Stored data
───
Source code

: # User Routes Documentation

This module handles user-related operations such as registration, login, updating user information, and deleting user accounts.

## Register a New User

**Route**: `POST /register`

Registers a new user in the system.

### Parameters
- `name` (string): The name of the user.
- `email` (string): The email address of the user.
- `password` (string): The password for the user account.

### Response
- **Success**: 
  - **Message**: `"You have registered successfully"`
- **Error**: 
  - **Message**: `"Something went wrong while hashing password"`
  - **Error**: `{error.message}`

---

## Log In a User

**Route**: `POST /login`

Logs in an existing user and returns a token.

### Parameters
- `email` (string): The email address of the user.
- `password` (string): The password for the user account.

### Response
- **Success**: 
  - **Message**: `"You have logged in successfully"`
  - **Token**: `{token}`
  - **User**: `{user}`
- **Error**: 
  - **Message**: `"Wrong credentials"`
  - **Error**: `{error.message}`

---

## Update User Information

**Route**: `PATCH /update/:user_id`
───
Pull the text out of every row above and copy each line character for character.

__Exercise output__.
Source code

: # User Routes Documentation

This module handles user-related operations such as registration, login, updating user information, and deleting user accounts.

## Register a New User

**Route**: `POST /register`

Registers a new user in the system.

### Parameters
- `name` (string): The name of the user.
- `email` (string): The email address of the user.
- `password` (string): The password for the user account.

### Response
- **Success**: 
  - **Message**: `"You have registered successfully"`
- **Error**: 
  - **Message**: `"Something went wrong while hashing password"`
  - **Error**: `{error.message}`

---

## Log In a User

**Route**: `POST /login`

Logs in an existing user and returns a token.

### Parameters
- `email` (string): The email address of the user.
- `password` (string): The password for the user account.

### Response
- **Success**: 
  - **Message**: `"You have logged in successfully"`
  - **Token**: `{token}`
  - **User**: `{user}`
- **Error**: 
  - **Message**: `"Wrong credentials"`
  - **Error**: `{error.message}`

---

## Update User Information

**Route**: `PATCH /update/:user_id`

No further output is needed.